-- start of AVAILABLE RECORDS --

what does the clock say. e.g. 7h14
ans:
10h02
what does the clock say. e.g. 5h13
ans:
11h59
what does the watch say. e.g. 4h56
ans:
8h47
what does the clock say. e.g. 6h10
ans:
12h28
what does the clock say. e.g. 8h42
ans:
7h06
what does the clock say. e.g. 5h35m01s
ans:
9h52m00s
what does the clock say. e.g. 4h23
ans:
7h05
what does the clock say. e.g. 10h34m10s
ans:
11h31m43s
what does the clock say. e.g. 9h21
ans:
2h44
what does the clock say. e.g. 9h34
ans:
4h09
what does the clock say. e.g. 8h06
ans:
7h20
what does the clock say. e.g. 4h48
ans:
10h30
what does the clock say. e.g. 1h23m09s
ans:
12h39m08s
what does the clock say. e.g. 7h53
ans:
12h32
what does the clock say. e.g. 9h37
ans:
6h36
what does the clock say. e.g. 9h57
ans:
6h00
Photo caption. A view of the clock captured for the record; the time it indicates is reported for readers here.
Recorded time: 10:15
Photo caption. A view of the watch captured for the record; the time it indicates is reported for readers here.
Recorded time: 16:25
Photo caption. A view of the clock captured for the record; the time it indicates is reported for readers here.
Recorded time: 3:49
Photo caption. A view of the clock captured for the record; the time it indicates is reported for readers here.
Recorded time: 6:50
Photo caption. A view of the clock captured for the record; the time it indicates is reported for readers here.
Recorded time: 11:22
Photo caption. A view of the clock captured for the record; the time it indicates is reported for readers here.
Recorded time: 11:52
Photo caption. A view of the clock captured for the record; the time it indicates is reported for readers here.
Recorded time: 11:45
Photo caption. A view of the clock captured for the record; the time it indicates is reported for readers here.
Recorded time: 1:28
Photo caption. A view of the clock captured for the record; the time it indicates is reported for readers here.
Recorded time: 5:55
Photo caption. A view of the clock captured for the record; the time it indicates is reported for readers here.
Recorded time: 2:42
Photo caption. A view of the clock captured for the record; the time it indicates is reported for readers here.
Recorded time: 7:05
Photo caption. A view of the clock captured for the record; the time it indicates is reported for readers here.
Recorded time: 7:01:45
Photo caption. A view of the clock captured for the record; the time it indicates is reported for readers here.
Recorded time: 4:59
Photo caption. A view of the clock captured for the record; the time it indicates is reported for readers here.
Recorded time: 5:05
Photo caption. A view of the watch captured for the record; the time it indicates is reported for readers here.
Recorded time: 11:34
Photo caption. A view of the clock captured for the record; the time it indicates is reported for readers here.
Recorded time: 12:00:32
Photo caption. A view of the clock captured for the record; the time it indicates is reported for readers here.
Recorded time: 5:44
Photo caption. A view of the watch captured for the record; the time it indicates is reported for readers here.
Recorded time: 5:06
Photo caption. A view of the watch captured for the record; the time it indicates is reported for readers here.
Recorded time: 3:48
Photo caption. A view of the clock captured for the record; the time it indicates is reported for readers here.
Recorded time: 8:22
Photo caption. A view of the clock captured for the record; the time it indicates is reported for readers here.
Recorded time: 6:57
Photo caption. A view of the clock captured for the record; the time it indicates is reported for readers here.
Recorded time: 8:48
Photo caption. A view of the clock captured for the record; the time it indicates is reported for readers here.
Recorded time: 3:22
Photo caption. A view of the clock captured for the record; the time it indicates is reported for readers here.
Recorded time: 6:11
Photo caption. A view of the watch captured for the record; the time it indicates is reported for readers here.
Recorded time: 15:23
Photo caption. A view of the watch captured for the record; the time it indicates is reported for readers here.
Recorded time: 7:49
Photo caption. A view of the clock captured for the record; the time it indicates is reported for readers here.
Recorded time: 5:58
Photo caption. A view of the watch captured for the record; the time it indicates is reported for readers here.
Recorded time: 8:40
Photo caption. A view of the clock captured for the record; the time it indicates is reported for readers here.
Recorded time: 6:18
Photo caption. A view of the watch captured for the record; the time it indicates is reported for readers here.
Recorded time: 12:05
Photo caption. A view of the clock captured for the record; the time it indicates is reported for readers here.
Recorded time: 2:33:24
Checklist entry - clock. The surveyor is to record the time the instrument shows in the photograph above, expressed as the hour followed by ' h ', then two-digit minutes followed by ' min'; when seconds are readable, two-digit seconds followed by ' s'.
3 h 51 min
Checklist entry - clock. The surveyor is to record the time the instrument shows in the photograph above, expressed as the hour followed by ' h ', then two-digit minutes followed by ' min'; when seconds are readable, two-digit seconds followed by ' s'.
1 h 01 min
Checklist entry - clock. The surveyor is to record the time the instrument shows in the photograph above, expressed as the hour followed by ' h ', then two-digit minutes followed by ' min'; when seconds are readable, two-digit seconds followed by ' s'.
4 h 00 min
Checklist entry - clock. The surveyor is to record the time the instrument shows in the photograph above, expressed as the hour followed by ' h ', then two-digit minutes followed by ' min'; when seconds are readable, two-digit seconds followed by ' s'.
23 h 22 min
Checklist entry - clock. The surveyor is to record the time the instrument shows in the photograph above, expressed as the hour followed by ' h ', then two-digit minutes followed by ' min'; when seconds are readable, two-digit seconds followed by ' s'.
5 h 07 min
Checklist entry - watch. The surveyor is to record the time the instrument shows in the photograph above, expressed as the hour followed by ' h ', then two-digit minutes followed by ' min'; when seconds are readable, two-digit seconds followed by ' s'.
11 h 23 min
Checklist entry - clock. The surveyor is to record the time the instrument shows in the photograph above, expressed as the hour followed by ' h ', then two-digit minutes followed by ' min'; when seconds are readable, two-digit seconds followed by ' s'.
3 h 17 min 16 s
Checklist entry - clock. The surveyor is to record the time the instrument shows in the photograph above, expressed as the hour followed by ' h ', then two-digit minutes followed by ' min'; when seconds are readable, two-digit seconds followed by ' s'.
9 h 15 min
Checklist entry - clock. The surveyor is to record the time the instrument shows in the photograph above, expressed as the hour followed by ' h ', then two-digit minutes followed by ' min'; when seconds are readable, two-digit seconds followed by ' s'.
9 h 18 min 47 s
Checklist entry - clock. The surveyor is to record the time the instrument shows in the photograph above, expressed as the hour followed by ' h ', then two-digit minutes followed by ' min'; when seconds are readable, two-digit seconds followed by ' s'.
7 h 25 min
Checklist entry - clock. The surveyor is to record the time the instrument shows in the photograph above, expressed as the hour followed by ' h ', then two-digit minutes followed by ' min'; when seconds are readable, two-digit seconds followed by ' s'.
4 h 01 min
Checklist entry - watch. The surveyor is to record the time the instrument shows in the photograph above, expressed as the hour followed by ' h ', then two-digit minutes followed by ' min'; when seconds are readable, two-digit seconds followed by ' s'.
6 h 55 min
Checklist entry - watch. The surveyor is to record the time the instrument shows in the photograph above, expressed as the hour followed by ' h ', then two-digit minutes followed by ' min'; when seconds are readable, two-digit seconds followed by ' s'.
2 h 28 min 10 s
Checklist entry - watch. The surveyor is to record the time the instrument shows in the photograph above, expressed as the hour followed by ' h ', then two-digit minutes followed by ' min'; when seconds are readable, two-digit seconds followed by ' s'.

-- end of AVAILABLE RECORDS --

_INSTRUCTIONS TO FOLLOW_
Can you set out the whole listing above as a numbered list, with any blank lines dropped?

_ANSWER TO THIS EXERCISE_
1. what does the clock say. e.g. 7h14
2. ans:
3. 10h02
4. what does the clock say. e.g. 5h13
5. ans:
6. 11h59
7. what does the watch say. e.g. 4h56
8. ans:
9. 8h47
10. what does the clock say. e.g. 6h10
11. ans:
12. 12h28
13. what does the clock say. e.g. 8h42
14. ans:
15. 7h06
16. what does the clock say. e.g. 5h35m01s
17. ans:
18. 9h52m00s
19. what does the clock say. e.g. 4h23
20. ans:
21. 7h05
22. what does the clock say. e.g. 10h34m10s
23. ans:
24. 11h31m43s
25. what does the clock say. e.g. 9h21
26. ans:
27. 2h44
28. what does the clock say. e.g. 9h34
29. ans:
30. 4h09
31. what does the clock say. e.g. 8h06
32. ans:
33. 7h20
34. what does the clock say. e.g. 4h48
35. ans:
36. 10h30
37. what does the clock say. e.g. 1h23m09s
38. ans:
39. 12h39m08s
40. what does the clock say. e.g. 7h53
41. ans:
42. 12h32
43. what does the clock say. e.g. 9h37
44. ans:
45. 6h36
46. what does the clock say. e.g. 9h57
47. ans:
48. 6h00
49. Photo caption. A view of the clock captured for the record; the time it indicates is reported for readers here.
50. Recorded time: 10:15
51. Photo caption. A view of the watch captured for the record; the time it indicates is reported for readers here.
52. Recorded time: 16:25
53. Photo caption. A view of the clock captured for the record; the time it indicates is reported for readers here.
54. Recorded time: 3:49
55. Photo caption. A view of the clock captured for the record; the time it indicates is reported for readers here.
56. Recorded time: 6:50
57. Photo caption. A view of the clock captured for the record; the time it indicates is reported for readers here.
58. Recorded time: 11:22
59. Photo caption. A view of the clock captured for the record; the time it indicates is reported for readers here.
60. Recorded time: 11:52
61. Photo caption. A view of the clock captured for the record; the time it indicates is reported for readers here.
62. Recorded time: 11:45
63. Photo caption. A view of the clock captured for the record; the time it indicates is reported for readers here.
64. Recorded time: 1:28
65. Photo caption. A view of the clock captured for the record; the time it indicates is reported for readers here.
66. Recorded time: 5:55
67. Photo caption. A view of the clock captured for the record; the time it indicates is reported for readers here.
68. Recorded time: 2:42
69. Photo caption. A view of the clock captured for the record; the time it indicates is reported for readers here.
70. Recorded time: 7:05
71. Photo caption. A view of the clock captured for the record; the time it indicates is reported for readers here.
72. Recorded time: 7:01:45
73. Photo caption. A view of the clock captured for the record; the time it indicates is reported for readers here.
74. Recorded time: 4:59
75. Photo caption. A view of the clock captured for the record; the time it indicates is reported for readers here.
76. Recorded time: 5:05
77. Photo caption. A view of the watch captured for the record; the time it indicates is reported for readers here.
78. Recorded time: 11:34
79. Photo caption. A view of the clock captured for the record; the time it indicates is reported for readers here.
80. Recorded time: 12:00:32
81. Photo caption. A view of the clock captured for the record; the time it indicates is reported for readers here.
82. Recorded time: 5:44
83. Photo caption. A view of the watch captured for the record; the time it indicates is reported for readers here.
84. Recorded time: 5:06
85. Photo caption. A view of the watch captured for the record; the time it indicates is reported for readers here.
86. Recorded time: 3:48
87. Photo caption. A view of the clock captured for the record; the time it indicates is reported for readers here.
88. Recorded time: 8:22
89. Photo caption. A view of the clock captured for the record; the time it indicates is reported for readers here.
90. Recorded time: 6:57
91. Photo caption. A view of the clock captured for the record; the time it indicates is reported for readers here.
92. Recorded time: 8:48
93. Photo caption. A view of the clock captured for the record; the time it indicates is reported for readers here.
94. Recorded time: 3:22
95. Photo caption. A view of the clock captured for the record; the time it indicates is reported for readers here.
96. Recorded time: 6:11
97. Photo caption. A view of the watch captured for the record; the time it indicates is reported for readers here.
98. Recorded time: 15:23
99. Photo caption. A view of the watch captured for the record; the time it indicates is reported for readers here.
100. Recorded time: 7:49
101. Photo caption. A view of the clock captured for the record; the time it indicates is reported for readers here.
102. Recorded time: 5:58
103. Photo caption. A view of the watch captured for the record; the time it indicates is reported for readers here.
104. Recorded time: 8:40
105. Photo caption. A view of the clock captured for the record; the time it indicates is reported for readers here.
106. Recorded time: 6:18
107. Photo caption. A view of the watch captured for the record; the time it indicates is reported for readers here.
108. Recorded time: 12:05
109. Photo caption. A view of the clock captured for the record; the time it indicates is reported for readers here.
110. Recorded time: 2:33:24
111. Checklist entry - clock. The surveyor is to record the time the instrument shows in the photograph above, expressed as the hour followed by ' h ', then two-digit minutes followed by ' min'; when seconds are readable, two-digit seconds followed by ' s'.
112. 3 h 51 min
113. Checklist entry - clock. The surveyor is to record the time the instrument shows in the photograph above, expressed as the hour followed by ' h ', then two-digit minutes followed by ' min'; when seconds are readable, two-digit seconds followed by ' s'.
114. 1 h 01 min
115. Checklist entry - clock. The surveyor is to record the time the instrument shows in the photograph above, expressed as the hour followed by ' h ', then two-digit minutes followed by ' min'; when seconds are readable, two-digit seconds followed by ' s'.
116. 4 h 00 min
117. Checklist entry - clock. The surveyor is to record the time the instrument shows in the photograph above, expressed as the hour followed by ' h ', then two-digit minutes followed by ' min'; when seconds are readable, two-digit seconds followed by ' s'.
118. 23 h 22 min
119. Checklist entry - clock. The surveyor is to record the time the instrument shows in the photograph above, expressed as the hour followed by ' h ', then two-digit minutes followed by ' min'; when seconds are readable, two-digit seconds followed by ' s'.
120. 5 h 07 min
121. Checklist entry - watch. The surveyor is to record the time the instrument shows in the photograph above, expressed as the hour followed by ' h ', then two-digit minutes followed by ' min'; when seconds are readable, two-digit seconds followed by ' s'.
122. 11 h 23 min
123. Checklist entry - clock. The surveyor is to record the time the instrument shows in the photograph above, expressed as the hour followed by ' h ', then two-digit minutes followed by ' min'; when seconds are readable, two-digit seconds followed by ' s'.
124. 3 h 17 min 16 s
125. Checklist entry - clock. The surveyor is to record the time the instrument shows in the photograph above, expressed as the hour followed by ' h ', then two-digit minutes followed by ' min'; when seconds are readable, two-digit seconds followed by ' s'.
126. 9 h 15 min
127. Checklist entry - clock. The surveyor is to record the time the instrument shows in the photograph above, expressed as the hour followed by ' h ', then two-digit minutes followed by ' min'; when seconds are readable, two-digit seconds followed by ' s'.
128. 9 h 18 min 47 s
129. Checklist entry - clock. The surveyor is to record the time the instrument shows in the photograph above, expressed as the hour followed by ' h ', then two-digit minutes followed by ' min'; when seconds are readable, two-digit seconds followed by ' s'.
130. 7 h 25 min
131. Checklist entry - clock. The surveyor is to record the time the instrument shows in the photograph above, expressed as the hour followed by ' h ', then two-digit minutes followed by ' min'; when seconds are readable, two-digit seconds followed by ' s'.
132. 4 h 01 min
133. Checklist entry - watch. The surveyor is to record the time the instrument shows in the photograph above, expressed as the hour followed by ' h ', then two-digit minutes followed by ' min'; when seconds are readable, two-digit seconds followed by ' s'.
134. 6 h 55 min
135. Checklist entry - watch. The surveyor is to record the time the instrument shows in the photograph above, expressed as the hour followed by ' h ', then two-digit minutes followed by ' min'; when seconds are readable, two-digit seconds followed by ' s'.
136. 2 h 28 min 10 s
137. Checklist entry - watch. The surveyor is to record the time the instrument shows in the photograph above, expressed as the hour followed by ' h ', then two-digit minutes followed by ' min'; when seconds are readable, two-digit seconds followed by ' s'.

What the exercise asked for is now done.